▶ _Action item_
Starting with the first line of the data below, copy each line up to and including the one containing "right back paw: (182, 348)". Pictures stay out.

▶ _Records supplied_

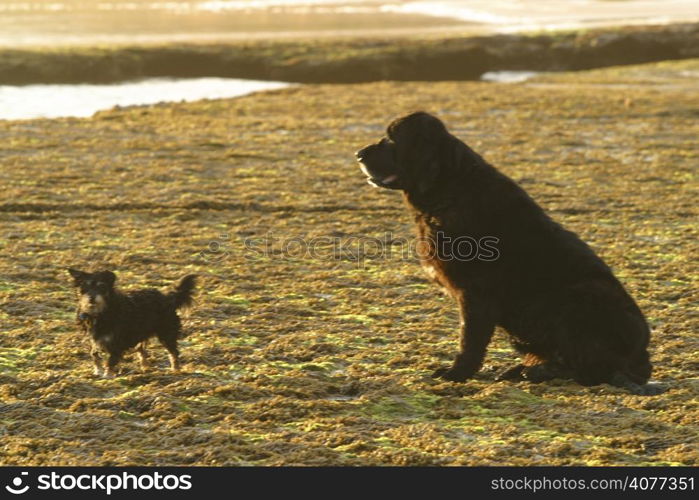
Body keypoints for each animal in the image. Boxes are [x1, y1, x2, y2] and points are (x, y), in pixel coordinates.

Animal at [68, 268, 197, 376]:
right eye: (84, 287)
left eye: (102, 286)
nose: (91, 298)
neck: (101, 312)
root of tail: (168, 298)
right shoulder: (95, 339)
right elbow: (94, 354)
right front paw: (98, 371)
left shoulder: (117, 341)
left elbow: (111, 360)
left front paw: (108, 374)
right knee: (141, 350)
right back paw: (145, 367)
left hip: (166, 334)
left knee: (173, 352)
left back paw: (176, 370)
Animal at [358, 112, 660, 394]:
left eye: (393, 138)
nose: (358, 154)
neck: (448, 187)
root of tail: (642, 359)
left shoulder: (476, 294)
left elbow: (470, 341)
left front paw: (456, 374)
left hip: (584, 293)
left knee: (592, 369)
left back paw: (538, 371)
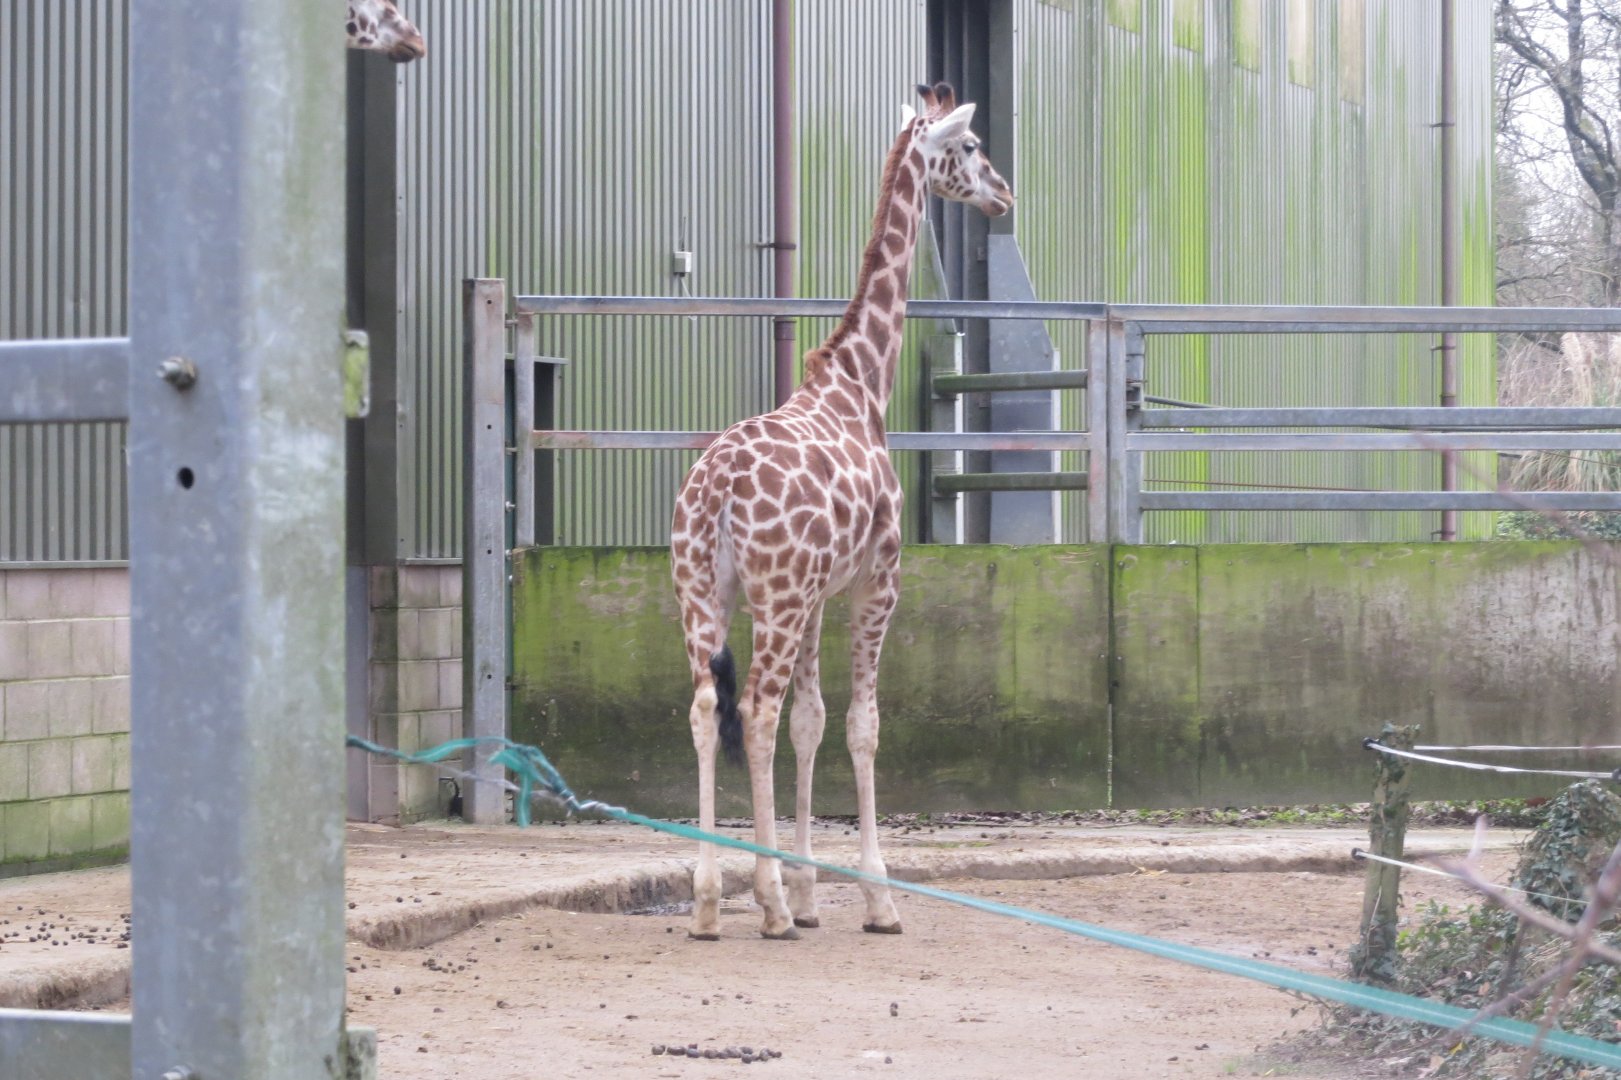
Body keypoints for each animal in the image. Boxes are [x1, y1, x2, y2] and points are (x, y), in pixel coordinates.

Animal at [671, 82, 1012, 941]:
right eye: (970, 146)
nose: (1003, 194)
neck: (862, 381)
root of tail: (715, 490)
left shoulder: (820, 594)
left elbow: (812, 721)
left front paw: (807, 890)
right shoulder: (876, 581)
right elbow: (860, 725)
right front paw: (873, 897)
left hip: (703, 593)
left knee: (705, 706)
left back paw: (707, 901)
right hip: (773, 597)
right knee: (753, 711)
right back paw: (762, 907)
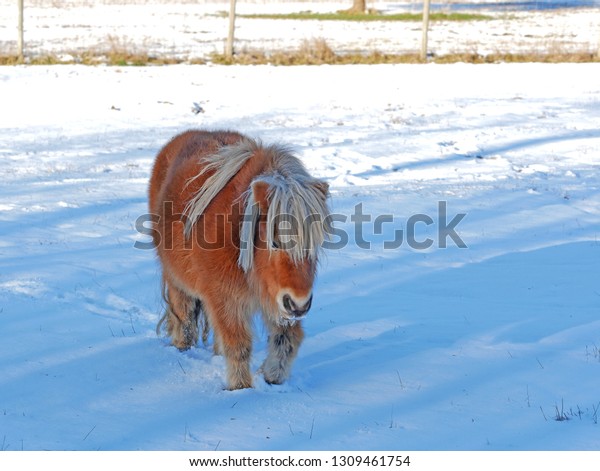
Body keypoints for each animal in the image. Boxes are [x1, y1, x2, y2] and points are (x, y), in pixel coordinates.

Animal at [148, 130, 330, 390]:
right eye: (275, 242)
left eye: (316, 242)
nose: (299, 305)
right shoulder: (226, 299)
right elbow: (238, 344)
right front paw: (240, 390)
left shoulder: (277, 299)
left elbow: (288, 340)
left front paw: (272, 376)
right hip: (177, 281)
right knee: (184, 316)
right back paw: (182, 348)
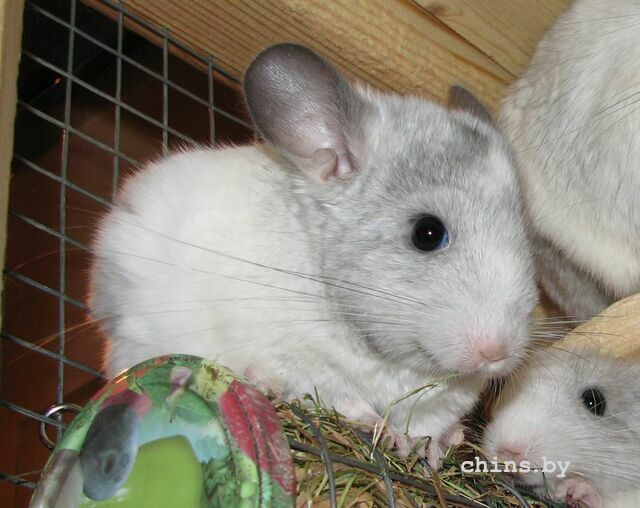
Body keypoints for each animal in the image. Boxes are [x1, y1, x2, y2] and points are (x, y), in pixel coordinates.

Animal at [90, 43, 538, 464]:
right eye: (427, 233)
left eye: (527, 239)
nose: (497, 353)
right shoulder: (304, 365)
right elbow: (347, 402)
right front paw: (387, 433)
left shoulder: (444, 400)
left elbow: (426, 424)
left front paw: (430, 448)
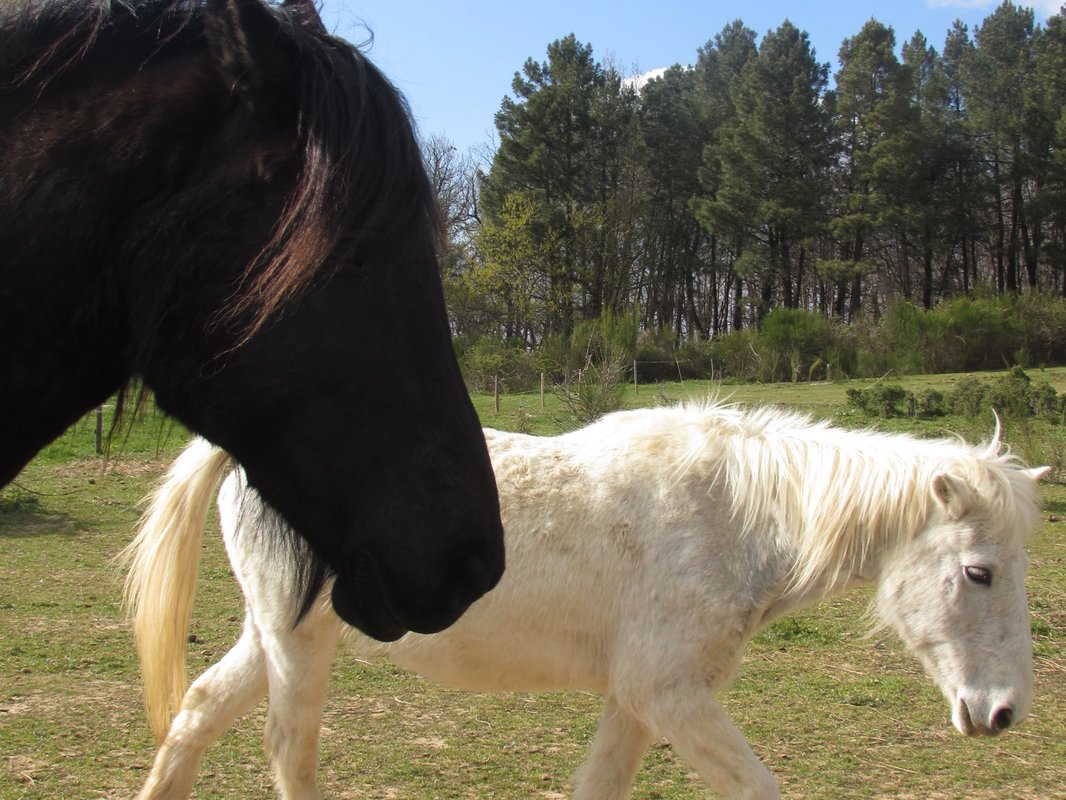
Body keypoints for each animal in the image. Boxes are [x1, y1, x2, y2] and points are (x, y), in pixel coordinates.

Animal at [124, 402, 1048, 799]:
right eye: (979, 573)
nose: (1002, 712)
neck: (733, 513)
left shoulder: (639, 702)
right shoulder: (666, 694)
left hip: (274, 635)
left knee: (196, 712)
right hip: (296, 646)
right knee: (290, 752)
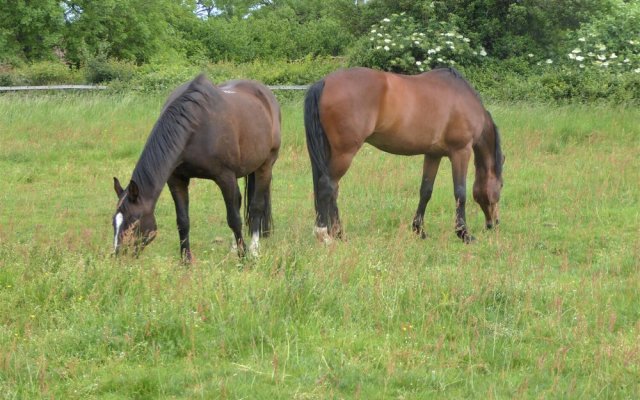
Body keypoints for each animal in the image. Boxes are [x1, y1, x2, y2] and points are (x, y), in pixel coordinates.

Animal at [112, 73, 280, 260]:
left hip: (265, 166)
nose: (118, 256)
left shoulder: (225, 177)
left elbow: (234, 219)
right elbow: (183, 221)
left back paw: (254, 250)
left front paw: (243, 258)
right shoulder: (177, 179)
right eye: (114, 223)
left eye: (134, 221)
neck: (195, 126)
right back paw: (233, 247)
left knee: (256, 207)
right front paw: (186, 259)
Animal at [304, 67, 504, 242]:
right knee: (327, 187)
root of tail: (324, 82)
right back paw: (324, 235)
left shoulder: (433, 155)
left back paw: (339, 234)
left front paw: (419, 230)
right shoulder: (461, 151)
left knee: (332, 190)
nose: (494, 223)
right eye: (501, 186)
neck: (463, 99)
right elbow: (460, 193)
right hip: (344, 153)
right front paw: (463, 234)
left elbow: (426, 191)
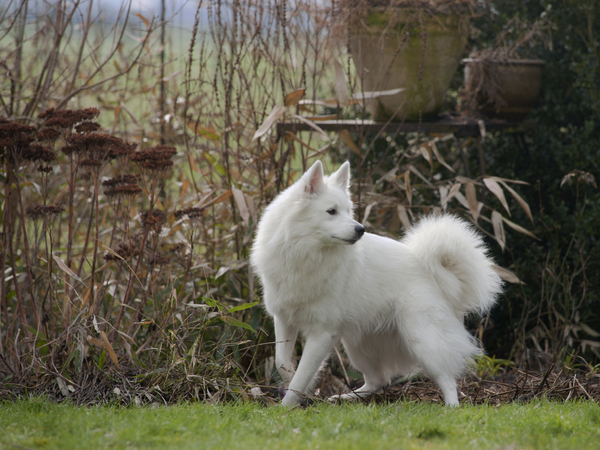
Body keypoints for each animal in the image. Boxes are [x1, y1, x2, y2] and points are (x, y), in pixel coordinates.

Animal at [248, 160, 502, 406]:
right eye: (331, 211)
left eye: (348, 211)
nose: (360, 229)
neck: (304, 253)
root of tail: (434, 272)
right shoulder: (283, 320)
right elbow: (282, 361)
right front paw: (289, 379)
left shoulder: (321, 334)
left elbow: (302, 377)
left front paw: (286, 406)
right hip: (358, 346)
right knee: (377, 381)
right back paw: (346, 398)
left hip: (421, 341)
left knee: (447, 380)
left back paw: (451, 407)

▶ _Solution_
Body keypoints for each animal in the image. Boxes are [x1, y1, x2, y2] and points are (x, y), in pixel coordinates.

Animal at [68, 268, 197, 376]:
right eye: (84, 287)
left eye: (102, 286)
nose: (91, 298)
neck: (101, 312)
root of tail: (168, 298)
right shoulder: (95, 339)
right elbow: (94, 354)
right front paw: (98, 371)
left shoulder: (117, 341)
left elbow: (111, 360)
left front paw: (108, 374)
right knee: (141, 350)
right back paw: (145, 367)
left hip: (166, 334)
left knee: (173, 352)
left back paw: (176, 370)
Animal at [358, 112, 660, 394]:
left eye: (393, 138)
nose: (358, 154)
neck: (448, 187)
root of tail: (642, 359)
left shoulder: (476, 294)
left elbow: (470, 341)
left front paw: (456, 374)
left hip: (584, 293)
left knee: (592, 369)
left back paw: (538, 371)
Body keypoints for each animal in the image. Boxes are [x1, y1, x2, y2] and points are (x, y), in pixel coordinates.

Animal at [671, 82, 1012, 941]:
right eye: (970, 146)
nose: (1003, 194)
neck: (862, 381)
root of tail: (715, 490)
left shoulder: (820, 594)
left elbow: (812, 721)
left front paw: (807, 890)
right shoulder: (876, 581)
right elbow: (860, 725)
right front paw: (873, 897)
left hip: (703, 593)
left knee: (705, 706)
left back paw: (707, 901)
right hip: (773, 597)
right knee: (753, 711)
right back paw: (762, 907)
Body keypoints for each animal in the image. Boxes are [x1, y1, x2, y2] and points are (x, y), in pixel coordinates.

Animal at [148, 130, 330, 390]:
right eye: (275, 242)
left eye: (316, 242)
nose: (299, 305)
right shoulder: (226, 299)
right elbow: (238, 344)
right front paw: (240, 390)
left shoulder: (277, 299)
left elbow: (288, 340)
left front paw: (272, 376)
right hip: (177, 281)
right knee: (184, 316)
right back paw: (182, 348)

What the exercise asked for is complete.